What is needed >> Edit the text of every entry by replacing "Toggle navigation" with "Show menu" and leaving all else unchanged. Give only the text, without the pictures.

[Text extracted from each page]
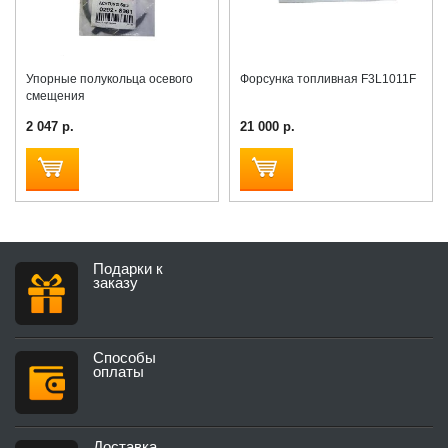
Упорные полукольца осевого
Форсунка топливная F3L1011F
смещения
2 047 р.
21 000 р.
Подарки к
заказу
Способы
оплаты
Доставка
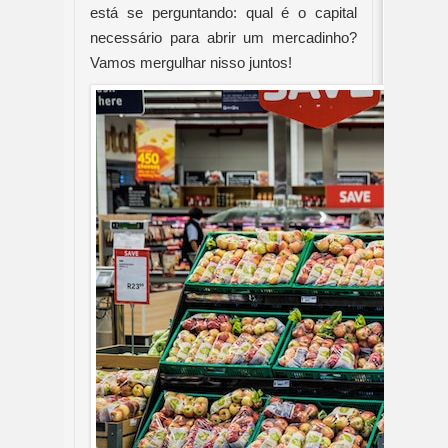
está se perguntando: qual é o capital 
necessário para abrir um mercadinho? 
Vamos mergulhar nisso juntos!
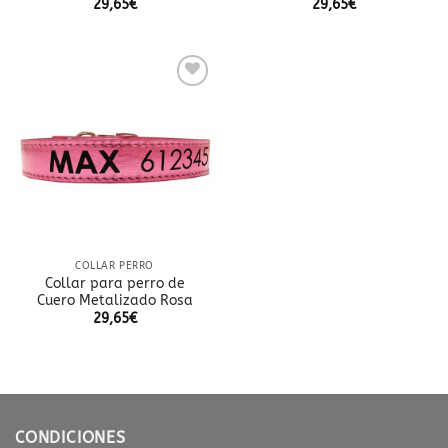
29,65
€
29,65
€
Añadir
a la
lista
de
deseos
COLLAR PERRO
Collar para perro de
Cuero Metalizado Rosa
29,65
€
CONDICIONES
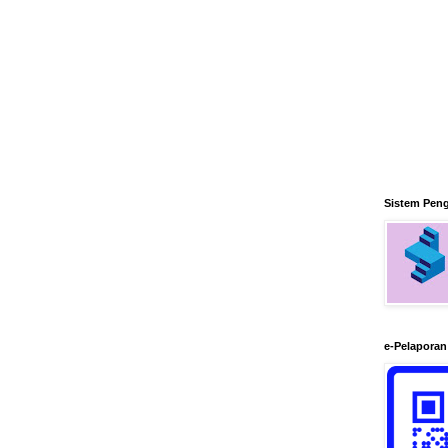
Sistem Pen
e-Pelapora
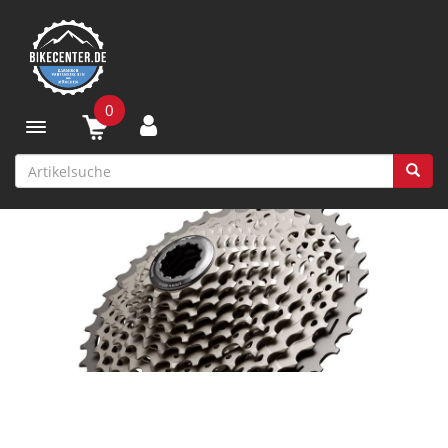
0
Toggle navigation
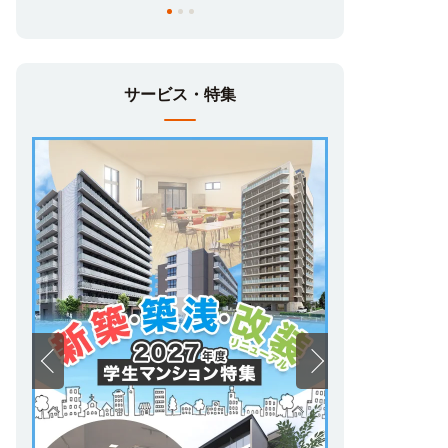
サービス・特集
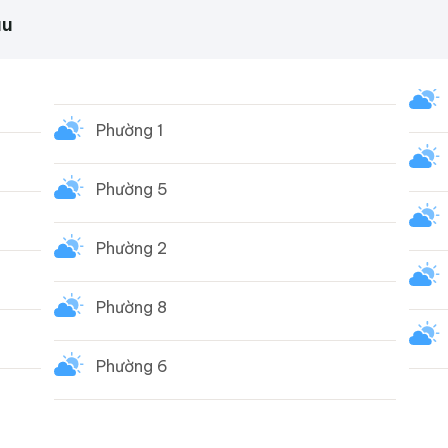
au
Phường 1
Phường 5
Phường 2
Phường 8
Phường 6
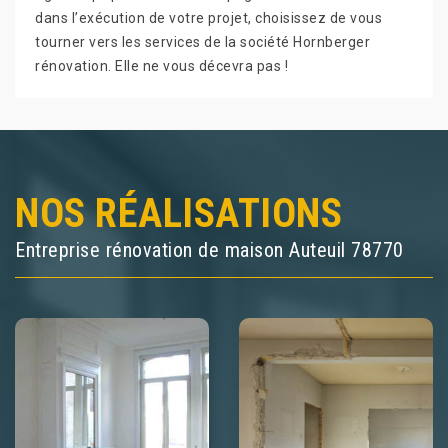
dans l’exécution de votre projet, choisissez de vous
tourner vers les services de la société Hornberger
rénovation. Elle ne vous décevra pas !
NOS RÉALISATIONS
Entreprise rénovation de maison Auteuil 78770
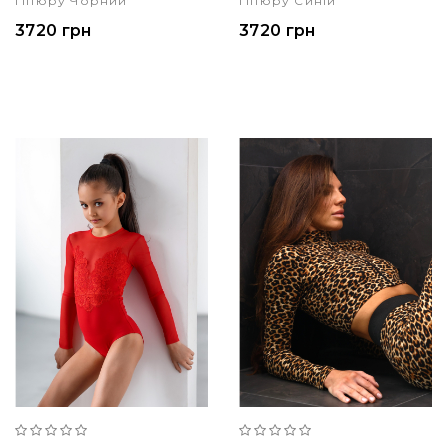
Гіпюру Чорний
Гіпюру Синій
3720 грн
3720 грн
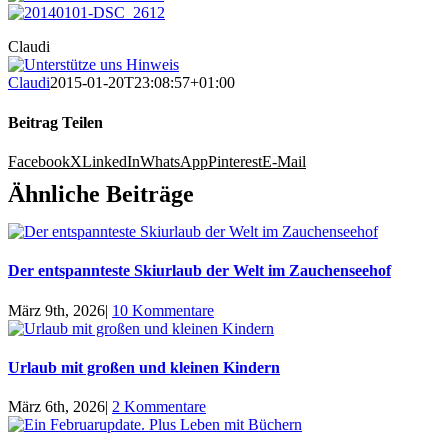
Claudi
Claudi
2015-01-20T23:08:57+01:00
Beitrag Teilen
Facebook
X
LinkedIn
WhatsApp
Pinterest
E-Mail
Ähnliche Beiträge
Der entspannteste Skiurlaub der Welt im Zauchenseehof
März 9th, 2026
|
10 Kommentare
Urlaub mit großen und kleinen Kindern
März 6th, 2026
|
2 Kommentare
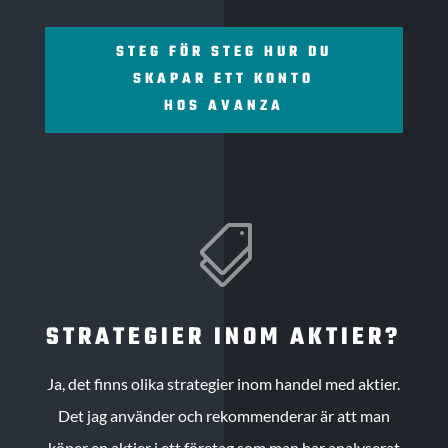
STEG FÖR STEG HUR DU
SKAPAR ETT KONTO
HOS AVANZA

STRATEGIER INOM AKTIER?
Ja, det finns olika strategier inom handel med aktier.
Det jag använder och rekommenderar är att man
köper en aktier i ett företag som man har analyserat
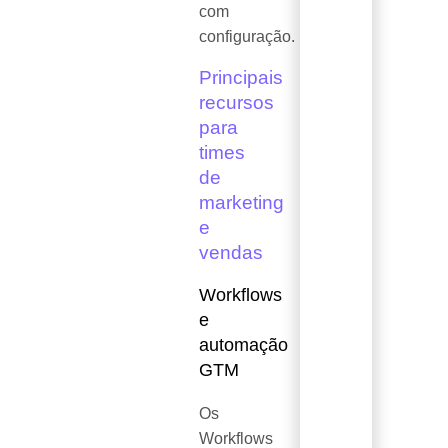
com
configuração.
Principais
recursos
para
times
de
marketing
e
vendas
Workflows
e
automação
GTM
Os
Workflows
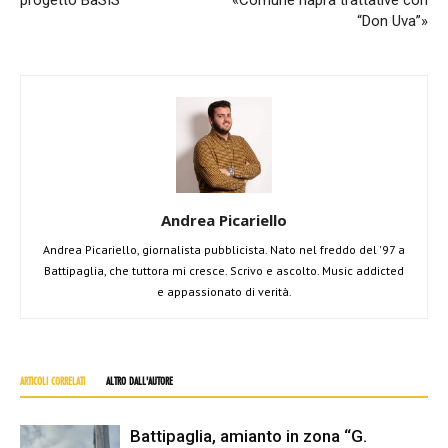
“Don Uva”»
Andrea Picariello
Andrea Picariello, giornalista pubblicista. Nato nel freddo del '97 a
Battipaglia, che tuttora mi cresce. Scrivo e ascolto. Music addicted
e appassionato di verità.
ARTICOLI CORRELATI
ALTRO DALL'AUTORE
Battipaglia, amianto in zona “G.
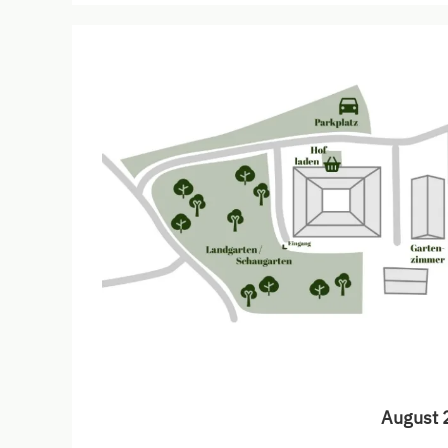
August 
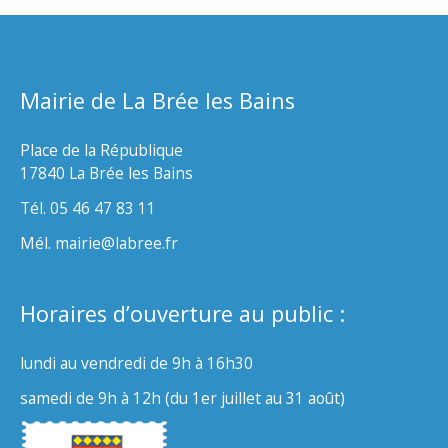
Mairie de La Brée les Bains
Place de la République
17840 La Brée les Bains
Tél. 05 46 47 83 11
Mél. mairie@labree.fr
Horaires d’ouverture au public :
lundi au vendredi de 9h à 16h30
samedi de 9h à 12h (du 1er juillet au 31 août)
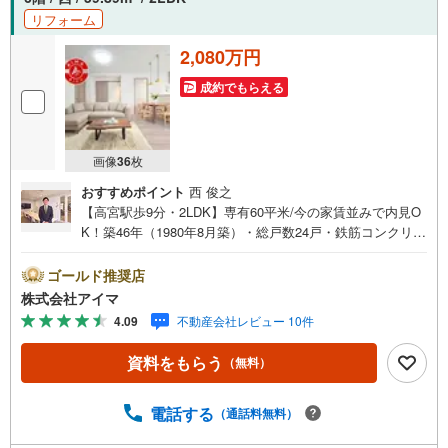
リフォーム
2,080万円
成約でもらえる
画像
36
枚
おすすめポイント
西 俊之
【高宮駅歩9分・2LDK】専有60平米/今の家賃並みで内見O
K！築46年（1980年8月築）・総戸数24戸・鉄筋コンクリー
ト造のマンションです。■広さ・間取り間取りは2LDK。専
有約60平米。LDKは12帖以上。■リフォームお引渡し前に
ゴールド推奨店
内装を整えてからお渡しします。■住戸の条件最上階です。
株式会社アイマ
陽当り良好。■共用部・暮らしエレベーターあり。■キッチ
4.09
不動産会社レビュー 10件
ン・水まわり3口以上のコンロ・追焚機能・浴室乾燥機を備
えます。■収納クロゼット2ヶ所・玄関収納があります。■
資料をもらう
（無料）
交通・周辺3駅以上を使い分けできます。最寄駅まで徒歩10
分以内。バス停まで徒歩3分以内。■アイマのサポートアイ
マは福岡のマンション・新築一戸建ての専門店です大手ネ
電話する
（通話料無料）
ット銀行はじめ多数の金融機関と提携/最長50年の返済プラ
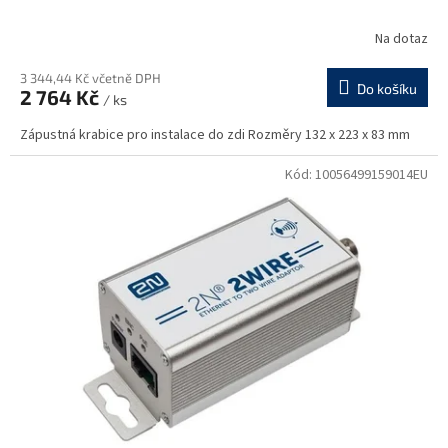
Na dotaz
3 344,44 Kč včetně DPH
Do košíku
2 764 Kč
/ ks
Zápustná krabice pro instalace do zdi Rozměry 132 x 223 x 83 mm
Kód:
10056499159014EU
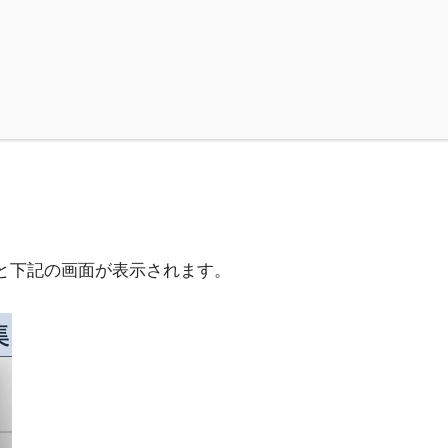
ると下記の画面が表示されます。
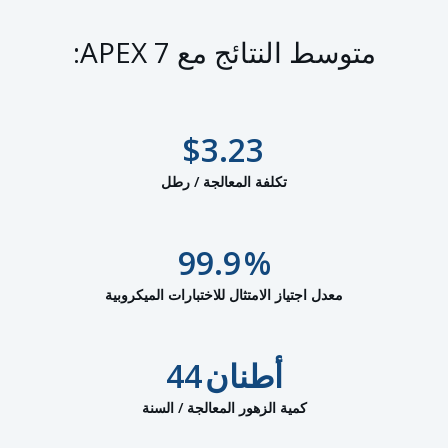
متوسط النتائج مع APEX 7:
$
3.23
تكلفة المعالجة / رطل
99.9
%
معدل اجتياز الامتثال للاختبارات الميكروبية
أطنان
44
كمية الزهور المعالجة / السنة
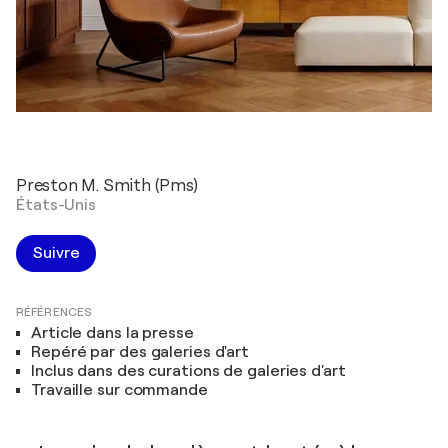
Preston M. Smith (Pms)
États-Unis
Suivre
RÉFÉRENCES
Article dans la presse
Repéré par des galeries d'art
Inclus dans des curations de galeries d'art
Travaille sur commande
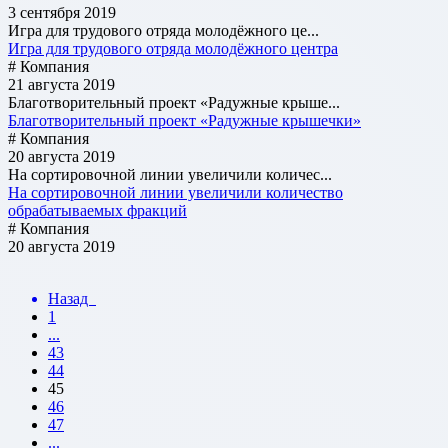
3 сентября 2019
Игра для трудового отряда молодёжного це...
Игра для трудового отряда молодёжного центра
# Компания
21 августа 2019
Благотворительный проект «Радужные крыше...
Благотворительный проект «Радужные крышечки»
# Компания
20 августа 2019
На сортировочной линии увеличили количес...
На сортировочной линии увеличили количество
обрабатываемых фракций
# Компания
20 августа 2019
Назад
1
...
43
44
45
46
47
...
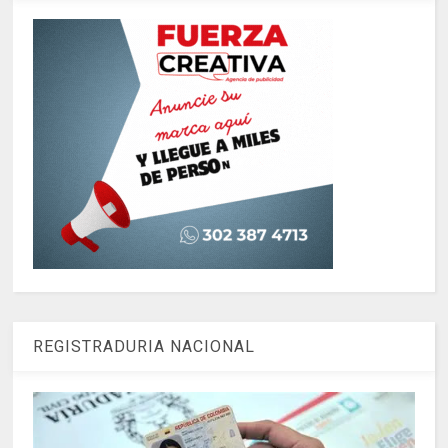
REGISTRADURIA NACIONAL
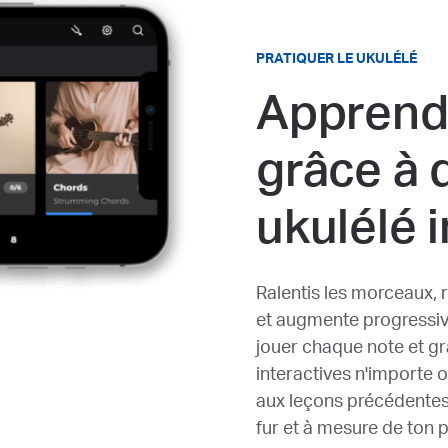
PRATIQUER LE UKULÉLÉ
Apprend
grâce à 
ukulélé 
Ralentis les morceaux, r
et augmente progressiv
jouer chaque note et gr
interactives n'importe 
aux leçons précédentes
fur et à mesure de ton 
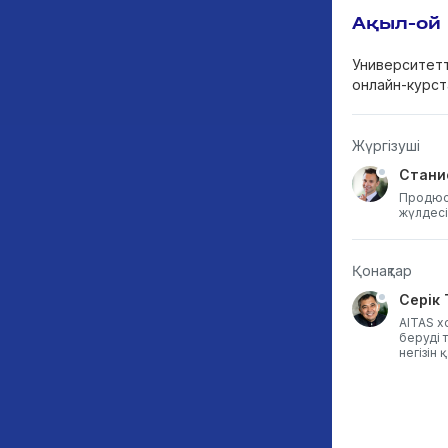
Ақыл-ой
Университетт
онлайн-курст
Жүргізуші
Стани
Продюс
жүлдесін
Қонақтар
Марьо Киллонен
Серік
Хельсинки қаласы Білім беру
AITAS х
бөлімінің Даму департаментінің
беруді 
жетекшісі, Финляндия
негізін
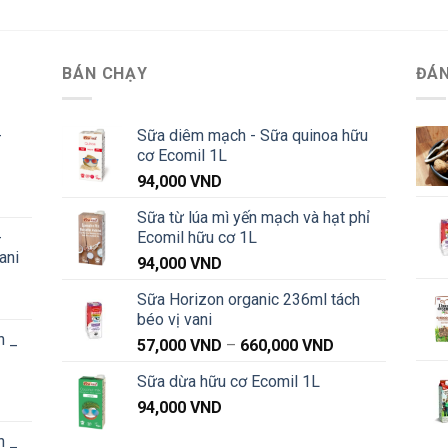
đến
đến
888,000 VND
888,000 VND
BÁN CHẠY
ĐÁN
-
Sữa diêm mạch - Sữa quinoa hữu
cơ Ecomil 1L
94,000
VND
Khoảng
Sữa từ lúa mì yến mạch và hạt phỉ
iá:
-
Ecomil hữu cơ 1L
từ
ani
91,000 VND
94,000
VND
đến
Sữa Horizon organic 236ml tách
Khoảng
1,040,000 VND
béo vị vani
iá:
n _
từ
Khoảng
57,000
VND
–
660,000
VND
91,000 VND
giá:
Sữa dừa hữu cơ Ecomil 1L
đến
từ
Khoảng
1,040,000 VND
94,000
VND
57,000 VND
iá:
đến
n _
từ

Reply to the exercise >>
Упорные полукольца осевого
Форсунка топливная F3L1011F
смещения
2 047 р.
21 000 р.
Подарки к
заказу
Способы
оплаты
Доставка
está se perguntando: qual é o capital 
necessário para abrir um mercadinho? 
Vamos mergulhar nisso juntos!
29,65
€
29,65
€
Añadir
a la
lista
de
deseos
COLLAR PERRO
Collar para perro de
Cuero Metalizado Rosa
29,65
€
CONDICIONES
Sistem Pen
e-Pelapora
0
Show menu
サービス・特集
au
Phường 1
Phường 5
Phường 2
Phường 8
Phường 6
dans l’exécution de votre projet, choisissez de vous
tourner vers les services de la société Hornberger
rénovation. Elle ne vous décevra pas !
NOS RÉALISATIONS
Entreprise rénovation de maison Auteuil 78770
Гіпюру Чорний
Гіпюру Синій
3720 грн
3720 грн
Claudi
Claudi
2015-01-20T23:08:57+01:00
Beitrag Teilen
Facebook
X
LinkedIn
WhatsApp
Pinterest
E-Mail
Ähnliche Beiträge
Der entspannteste Skiurlaub der Welt im Zauchenseehof
März 9th, 2026
|
10 Kommentare
Urlaub mit großen und kleinen Kindern
März 6th, 2026
|
2 Kommentare
STEG FÖR STEG HUR DU
SKAPAR ETT KONTO
HOS AVANZA

STRATEGIER INOM AKTIER?
Ja, det finns olika strategier inom handel med aktier.
Det jag använder och rekommenderar är att man
köper en aktier i ett företag som man har analyserat
com
configuração.
Principais
recursos
para
times
de
marketing
e
vendas
Workflows
e
automação
GTM
Os
Workflows
“Don Uva”»
Andrea Picariello
Andrea Picariello, giornalista pubblicista. Nato nel freddo del '97 a
Battipaglia, che tuttora mi cresce. Scrivo e ascolto. Music addicted
e appassionato di verità.
ARTICOLI CORRELATI
ALTRO DALL'AUTORE
Battipaglia, amianto in zona “G.
August 
Mairie de La Brée les Bains
Place de la République
17840 La Brée les Bains
Tél. 05 46 47 83 11
Mél. mairie@labree.fr
Horaires d’ouverture au public :
lundi au vendredi de 9h à 16h30
samedi de 9h à 12h (du 1er juillet au 31 août)
リフォーム
2,080万円
成約でもらえる
画像
36
枚
おすすめポイント
西 俊之
【高宮駅歩9分・2LDK】専有60平米/今の家賃並みで内見O
K！築46年（1980年8月築）・総戸数24戸・鉄筋コンクリー
ト造のマンションです。■広さ・間取り間取りは2LDK。専
有約60平米。LDKは12帖以上。■リフォームお引渡し前に
ゴールド推奨店
内装を整えてからお渡しします。■住戸の条件最上階です。
株式会社アイマ
陽当り良好。■共用部・暮らしエレベーターあり。■キッチ
4.09
不動産会社レビュー 10件
ン・水まわり3口以上のコンロ・追焚機能・浴室乾燥機を備
えます。■収納クロゼット2ヶ所・玄関収納があります。■
資料をもらう
（無料）
交通・周辺3駅以上を使い分けできます。最寄駅まで徒歩10
分以内。バス停まで徒歩3分以内。■アイマのサポートアイ
マは福岡のマンション・新築一戸建ての専門店です大手ネ
電話する
（通話料無料）
ット銀行はじめ多数の金融機関と提携/最長50年の返済プラ
Na dotaz
3 344,44 Kč včetně DPH
Do košíku
2 764 Kč
/ ks
Zápustná krabice pro instalace do zdi Rozměry 132 x 223 x 83 mm
Kód:
10056499159014EU
ると下記の画面が表示されます。
متوسط النتائج مع APEX 7:
$
3.23
تكلفة المعالجة / رطل
99.9
%
معدل اجتياز الامتثال للاختبارات الميكروبية
أطنان
44
كمية الزهور المعالجة / السنة
Preston M. Smith (Pms)
États-Unis
Suivre
RÉFÉRENCES
Article dans la presse
Repéré par des galeries d'art
Inclus dans des curations de galeries d'art
Travaille sur commande
3 сентября 2019
Игра для трудового отряда молодёжного це...
Игра для трудового отряда молодёжного центра
# Компания
21 августа 2019
Благотворительный проект «Радужные крыше...
Благотворительный проект «Радужные крышечки»
# Компания
20 августа 2019
На сортировочной линии увеличили количес...
На сортировочной линии увеличили количество
обрабатываемых фракций
# Компания
20 августа 2019
Назад
1
...
43
44
45
46
47
...
REGISTRADURIA NACIONAL
PRATIQUER LE UKULÉLÉ
Apprend
grâce à 
ukulélé 
Ralentis les morceaux, r
et augmente progressiv
jouer chaque note et gr
interactives n'importe 
aux leçons précédentes
fur et à mesure de ton 
Ақыл-ой
Университетт
онлайн-курст
Жүргізуші
Стани
Продюс
жүлдесін
Қонақтар
Марьо Киллонен
Серік
Хельсинки қаласы Білім беру
AITAS х
бөлімінің Даму департаментінің
беруді 
жетекшісі, Финляндия
негізін
đến
đến
888,000 VND
888,000 VND
BÁN CHẠY
ĐÁN
-
Sữa diêm mạch - Sữa quinoa hữu
cơ Ecomil 1L
94,000
VND
Khoảng
Sữa từ lúa mì yến mạch và hạt phỉ
iá:
-
Ecomil hữu cơ 1L
từ
ani
91,000 VND
94,000
VND
đến
Sữa Horizon organic 236ml tách
Khoảng
1,040,000 VND
béo vị vani
iá:
n _
từ
Khoảng
57,000
VND
–
660,000
VND
91,000 VND
giá:
Sữa dừa hữu cơ Ecomil 1L
đến
từ
Khoảng
1,040,000 VND
94,000
VND
57,000 VND
iá:
đến
n _
từ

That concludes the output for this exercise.